Mit Bescheid vom 11. März 2016 entzog die Fahrerlaubnisbehörde dem Antragsteller die Fahrerlaubnis wegen Erreichens eines Standes von acht Punkten im Fahreignungsregister. Der Bescheid wurde dem Antragsteller am … März 2016 zugestellt. Als einschlägiger Rechtsbehelf wird in der dortigen Rechtsbehelfsbelehrung die Klage zum Verwaltungsgericht angegeben. Mit Schriftsatz vom … März 2016 hatte der Bevollmächtigte des Antragstellers gegenüber der Fahrerlaubnisbehörde darauf hingewiesen, dass er für eine Entscheidung betreffend die Entziehung der Fahrerlaubnis nicht zustellungsbevollmächtigt sei, sondern dass eine Zustellung direkt an den Antragsteller erfolgen müsse.

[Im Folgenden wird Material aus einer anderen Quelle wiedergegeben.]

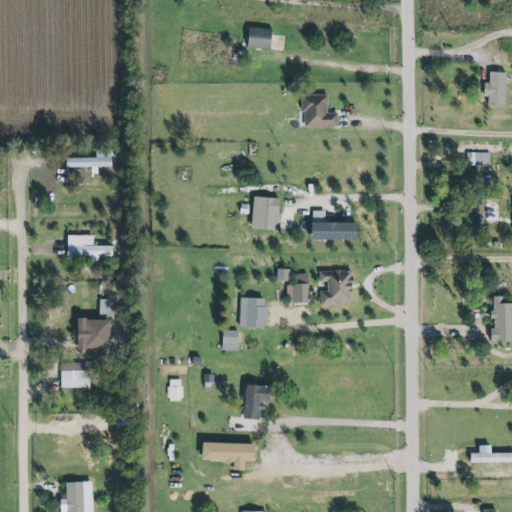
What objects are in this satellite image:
road: (333, 5)
building: (257, 39)
road: (453, 55)
road: (347, 66)
building: (494, 90)
building: (316, 112)
road: (460, 132)
building: (477, 159)
building: (89, 161)
road: (363, 198)
road: (447, 208)
building: (263, 214)
building: (330, 230)
building: (331, 232)
building: (84, 248)
road: (409, 255)
road: (461, 261)
building: (281, 275)
building: (334, 288)
building: (336, 288)
road: (368, 289)
building: (297, 290)
building: (104, 308)
building: (250, 313)
building: (500, 321)
road: (346, 327)
building: (90, 335)
building: (228, 341)
road: (21, 363)
building: (73, 380)
building: (174, 390)
building: (253, 402)
road: (482, 406)
road: (344, 425)
building: (227, 454)
building: (488, 457)
road: (332, 466)
building: (76, 497)
building: (488, 511)
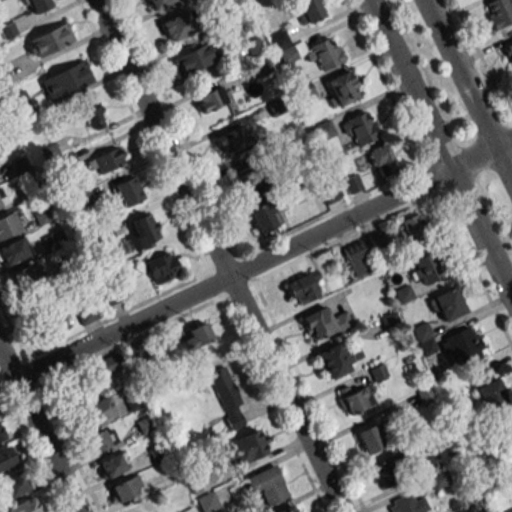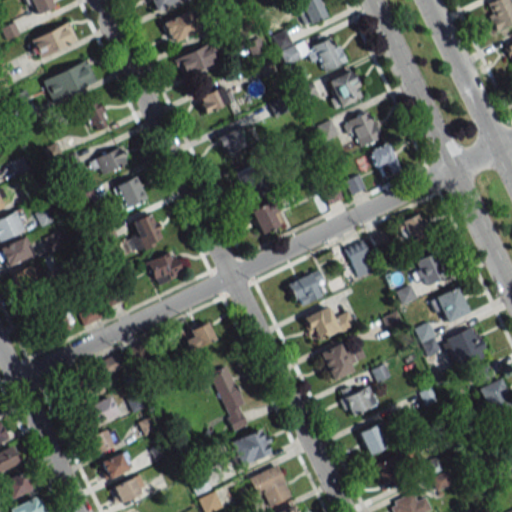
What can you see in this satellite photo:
building: (156, 3)
building: (39, 5)
building: (307, 10)
building: (498, 12)
building: (176, 26)
building: (51, 40)
building: (509, 50)
building: (325, 53)
building: (288, 54)
building: (195, 58)
building: (66, 80)
building: (340, 88)
road: (468, 89)
building: (211, 98)
building: (92, 115)
building: (360, 128)
building: (324, 129)
building: (229, 140)
road: (439, 149)
building: (381, 160)
building: (105, 161)
building: (248, 184)
building: (352, 184)
building: (128, 191)
building: (328, 191)
building: (1, 201)
building: (263, 216)
building: (10, 223)
building: (411, 228)
building: (144, 230)
building: (13, 250)
road: (219, 255)
building: (357, 258)
road: (263, 260)
building: (161, 267)
building: (427, 268)
building: (26, 276)
building: (302, 287)
building: (447, 304)
building: (87, 315)
building: (50, 323)
building: (323, 323)
building: (197, 336)
building: (424, 338)
building: (462, 347)
building: (339, 358)
building: (480, 374)
building: (89, 378)
building: (226, 396)
building: (492, 397)
building: (355, 400)
building: (94, 411)
road: (38, 431)
building: (1, 434)
building: (369, 438)
building: (101, 439)
building: (248, 445)
building: (509, 448)
building: (7, 456)
building: (113, 464)
building: (387, 470)
building: (13, 484)
building: (267, 486)
building: (124, 489)
building: (405, 504)
building: (24, 506)
building: (287, 508)
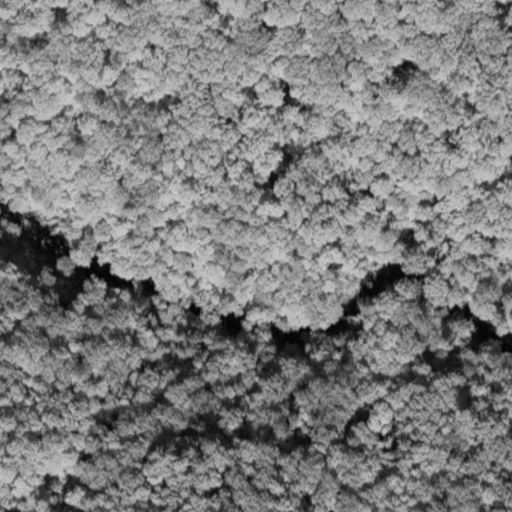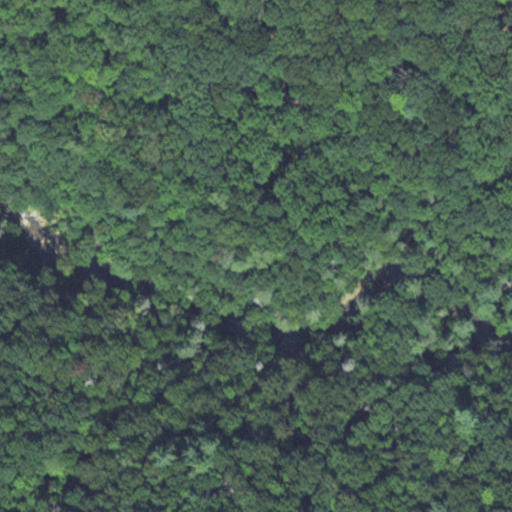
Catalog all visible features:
road: (229, 142)
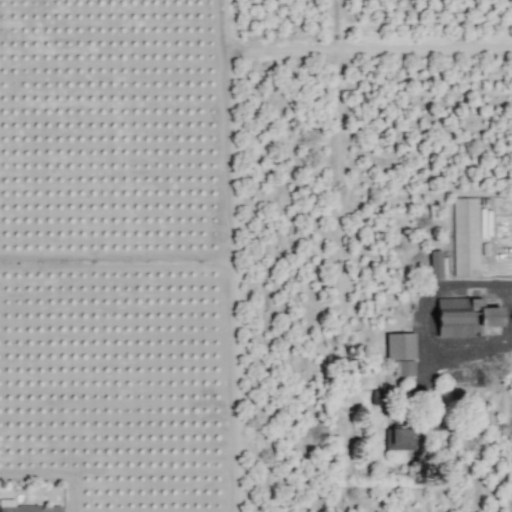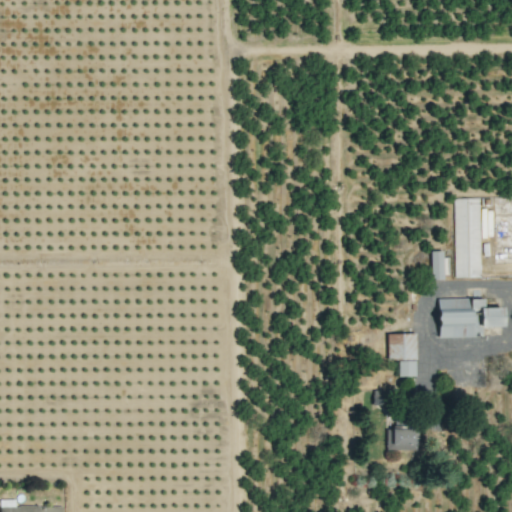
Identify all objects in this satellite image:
building: (465, 237)
crop: (256, 256)
building: (434, 265)
road: (437, 286)
building: (464, 317)
road: (458, 349)
building: (400, 352)
building: (377, 397)
building: (399, 438)
crop: (30, 498)
building: (25, 507)
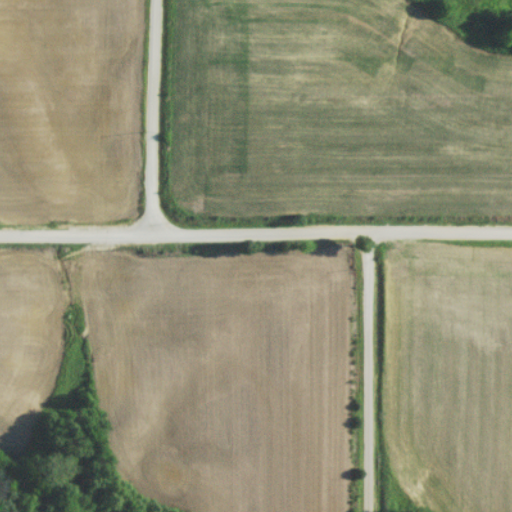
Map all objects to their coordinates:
road: (156, 117)
road: (255, 231)
road: (370, 369)
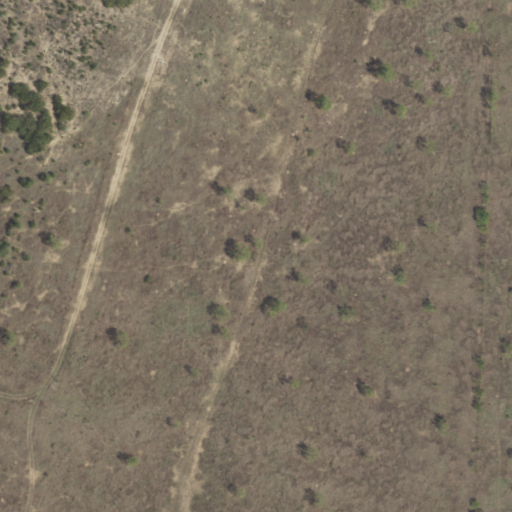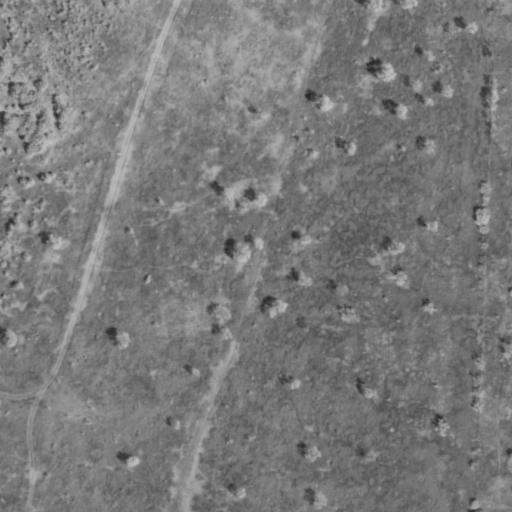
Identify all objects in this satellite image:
road: (284, 263)
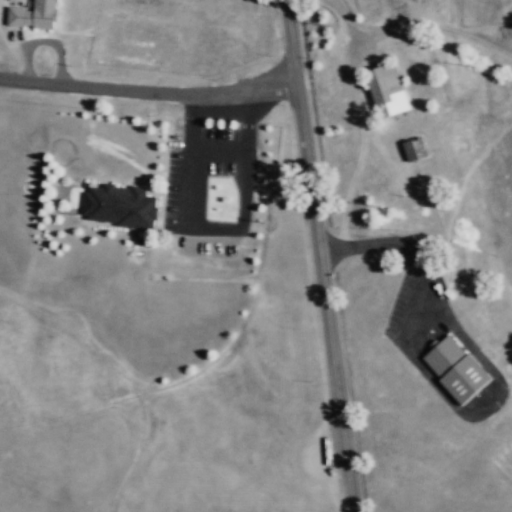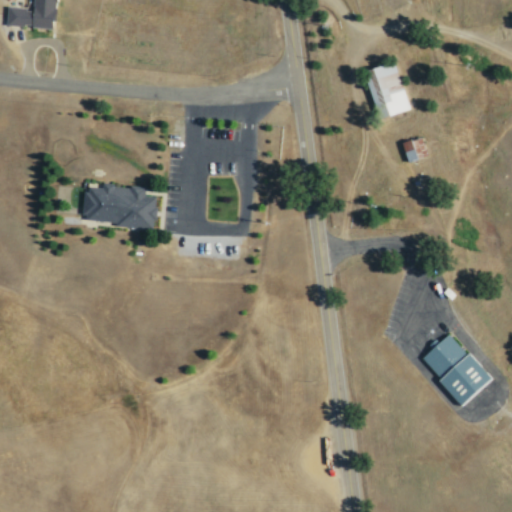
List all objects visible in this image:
building: (31, 15)
road: (350, 30)
building: (384, 89)
road: (148, 91)
building: (412, 149)
road: (218, 150)
building: (118, 206)
building: (118, 206)
road: (217, 228)
road: (316, 255)
building: (453, 369)
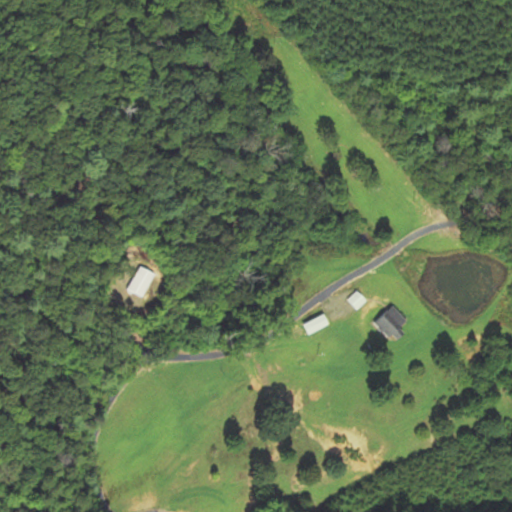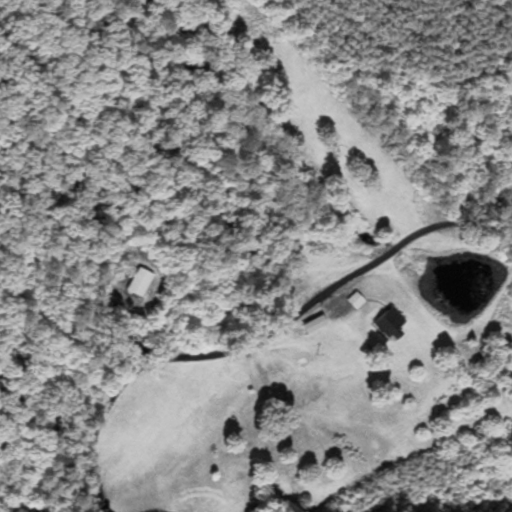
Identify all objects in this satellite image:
building: (140, 282)
road: (269, 322)
building: (393, 325)
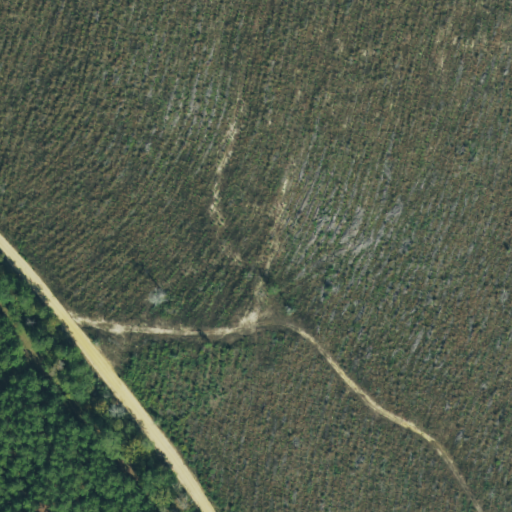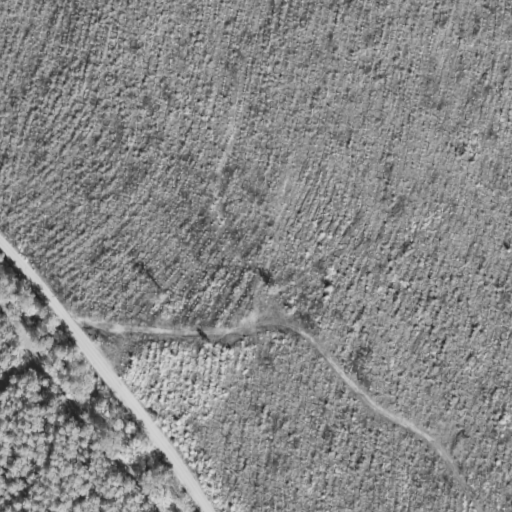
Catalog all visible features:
road: (97, 371)
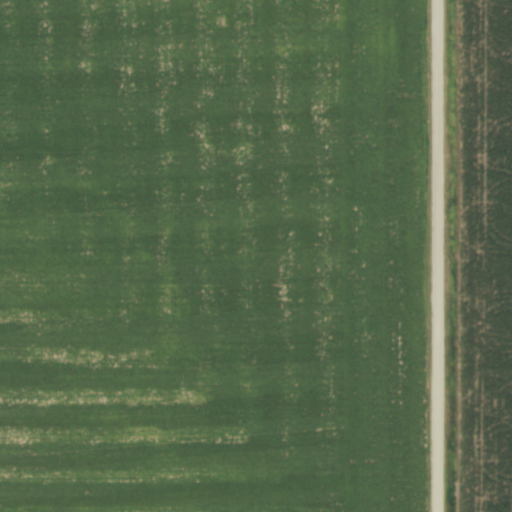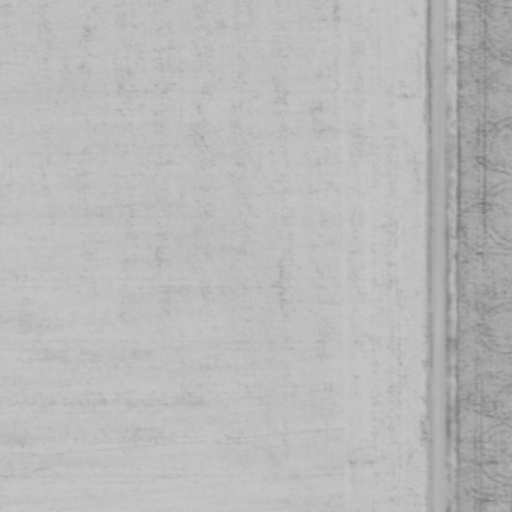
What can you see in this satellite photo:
road: (437, 256)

Mit Schriftsatz vom … März 2016 legte der Bevollmächtigte des Antragstellers Widerspruch gegen den Bescheid vom … März 2016 ein. Mit Schriftsatz vom gleichen Tag wandte er sich an das Verwaltungsgericht München und beantragte im Wege des einstweiligen Rechtsschutzverfahrens,
die aufschiebende Wirkung des Widerspruchs des Antragstellers gegen den Bescheid vom … März 2016 anzuordnen.
Der Antragsgegner beantragt,
den Antrag abzulehnen.
Mit Beschluss vom 20. April 2016 wurde die Verwaltungsstreitsache auf den Einzelrichter übertragen.
Im Übrigen wird auf die Gerichts- und Behördenakten Bezug genommen.
II.
Der Antrag ist unzulässig. Ihm fehlt das Rechtsschutzbedürfnis, da der streitgegenständliche Bescheid bereits bestandskräftig ist (NK-GVR, § 46 FeV, Rn. 46).
Der von dem Bevollmächtigten des Antragstellers eingelegte Widerspruch ist unstatthaft. Das Widerspruchsverfahren entfällt nach § 68 Abs. 1 Satz 2 VwGO i. V. m. Art. 15 Abs. 2 AGVwGO, weil kein Fall von Art. 15 Abs. 1 Satz 1 Nr. 6 AGVwGO vorliegt. Bei der Entziehung einer Fahrerlaubnis nach dem Punktsystem handelt es sich nicht um eine personenbezogene Prüfungsentscheidung (NK-GVR, § 46 FeV, Rn. 58 m. w. N. zur Rechtsprechung des Bayerischen Verwaltungsgerichtshofs). Zutreffend gibt daher auch die Rechtsbehelfsbelehrung des streitgegenständlichen Bescheids als einschlägigen Hauptsacherechtsbehelf die Anfechtungsklage an. Eine solche wurde jedoch nicht erhoben.
Der streitgegenständliche Bescheid wurde dem Antragsteller am … März 2016 zugestellt, so dass die einmonatige Klagefrist am … April 2016 ablief (§ 74 Abs. 1 Satz 2, § 57 Abs. 1 und 2 VwGO, § 222 Abs. 1 ZPO, § 187 Abs. 1, § 188 Abs. 2 BGB). Die Rechtsbehelfsbelehrung ist richtig erteilt, so dass sich die Dauer der Frist auch nicht auf ein Jahr verlängert (§ 58 Abs. 1 VwGO). Es liegt auch kein Zustellungsmangel vor (Art. 41 Abs. 5 BayVwVfG i. V. m. Art. 8 Abs. 1 Satz 2 VwZVG), nachdem sich die der Fahrerlaubnisbehörde vorgelegte Vollmacht ausdrücklich nicht auf die Zustellung des streitgegenständlichen Bescheids erstreckt hat. Anhaltspunkte für eine Wiedereinsetzung (§ 60 VwGO) sind weder vorgetragen noch ersichtlich.
Die Kostenentscheidung beruht auf § 154 Abs. 1 VwGO; die Streitwertfestsetzung auf § 52 Abs. 1 i. V. m. § 53 Abs. 2 Nr. 2 GKG und den Empfehlungen in Nrn. 1.5, 46.1 und 46.3 des Streitwertkatalogs für die Verwaltungsgerichtsbarkeit 2013.